Every entry gets copied exactly. No images go into the copy.

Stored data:
=======

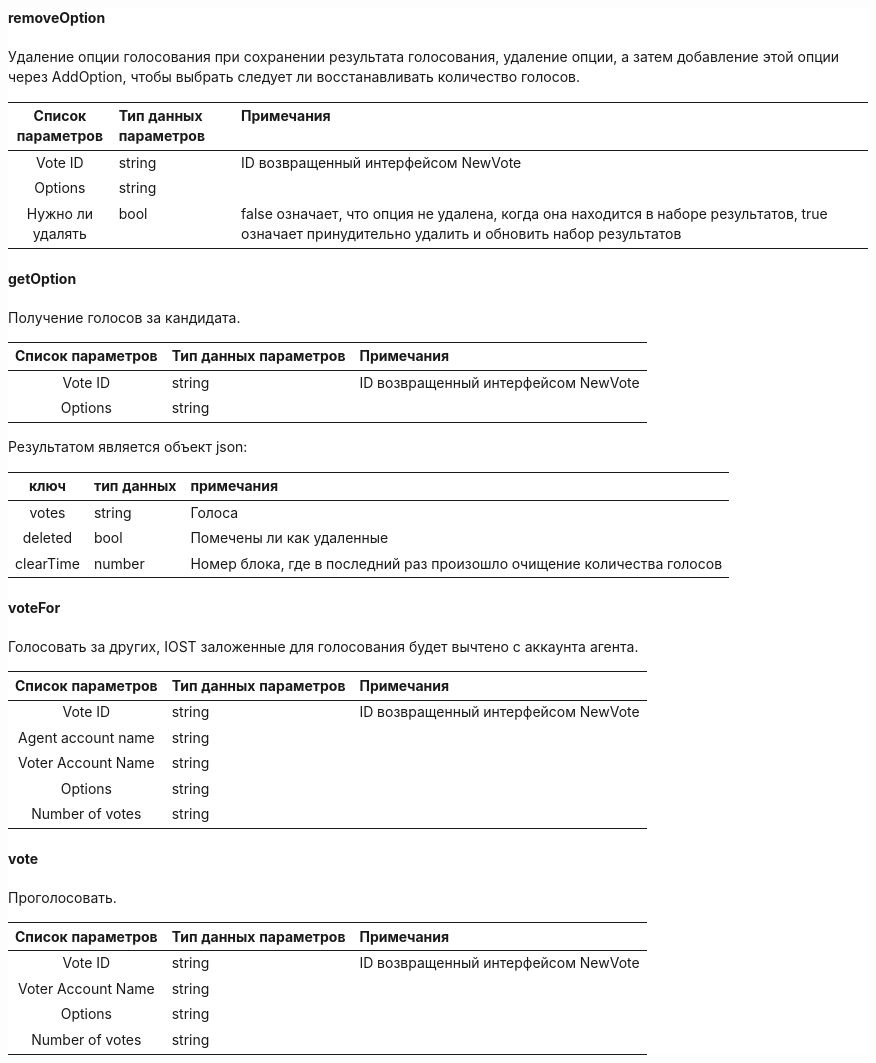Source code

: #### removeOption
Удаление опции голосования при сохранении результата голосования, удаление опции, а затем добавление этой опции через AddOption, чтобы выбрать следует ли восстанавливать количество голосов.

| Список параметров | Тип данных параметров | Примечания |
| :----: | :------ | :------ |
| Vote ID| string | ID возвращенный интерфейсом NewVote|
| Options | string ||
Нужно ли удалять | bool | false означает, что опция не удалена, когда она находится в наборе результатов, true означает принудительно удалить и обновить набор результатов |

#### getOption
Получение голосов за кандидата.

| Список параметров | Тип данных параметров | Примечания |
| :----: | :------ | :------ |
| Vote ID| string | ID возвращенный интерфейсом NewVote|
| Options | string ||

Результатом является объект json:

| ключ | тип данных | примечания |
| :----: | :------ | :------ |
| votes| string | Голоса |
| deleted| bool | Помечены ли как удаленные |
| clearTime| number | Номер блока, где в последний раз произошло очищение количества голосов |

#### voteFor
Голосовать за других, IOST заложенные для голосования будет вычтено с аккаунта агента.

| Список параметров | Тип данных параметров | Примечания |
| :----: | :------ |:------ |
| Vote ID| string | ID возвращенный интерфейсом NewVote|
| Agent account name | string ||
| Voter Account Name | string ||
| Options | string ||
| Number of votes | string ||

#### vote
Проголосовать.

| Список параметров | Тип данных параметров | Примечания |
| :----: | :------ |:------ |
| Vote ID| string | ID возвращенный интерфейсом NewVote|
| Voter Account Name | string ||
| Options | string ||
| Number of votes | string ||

=======

• WRITTEN SOLUTION:
Source code

: #### removeOption
Удаление опции голосования при сохранении результата голосования, удаление опции, а затем добавление этой опции через AddOption, чтобы выбрать следует ли восстанавливать количество голосов.

| Список параметров | Тип данных параметров | Примечания |
| :----: | :------ | :------ |
| Vote ID| string | ID возвращенный интерфейсом NewVote|
| Options | string ||
Нужно ли удалять | bool | false означает, что опция не удалена, когда она находится в наборе результатов, true означает принудительно удалить и обновить набор результатов |

#### getOption
Получение голосов за кандидата.

| Список параметров | Тип данных параметров | Примечания |
| :----: | :------ | :------ |
| Vote ID| string | ID возвращенный интерфейсом NewVote|
| Options | string ||

Результатом является объект json:

| ключ | тип данных | примечания |
| :----: | :------ | :------ |
| votes| string | Голоса |
| deleted| bool | Помечены ли как удаленные |
| clearTime| number | Номер блока, где в последний раз произошло очищение количества голосов |

#### voteFor
Голосовать за других, IOST заложенные для голосования будет вычтено с аккаунта агента.

| Список параметров | Тип данных параметров | Примечания |
| :----: | :------ |:------ |
| Vote ID| string | ID возвращенный интерфейсом NewVote|
| Agent account name | string ||
| Voter Account Name | string ||
| Options | string ||
| Number of votes | string ||

#### vote
Проголосовать.

| Список параметров | Тип данных параметров | Примечания |
| :----: | :------ |:------ |
| Vote ID| string | ID возвращенный интерфейсом NewVote|
| Voter Account Name | string ||
| Options | string ||
| Number of votes | string ||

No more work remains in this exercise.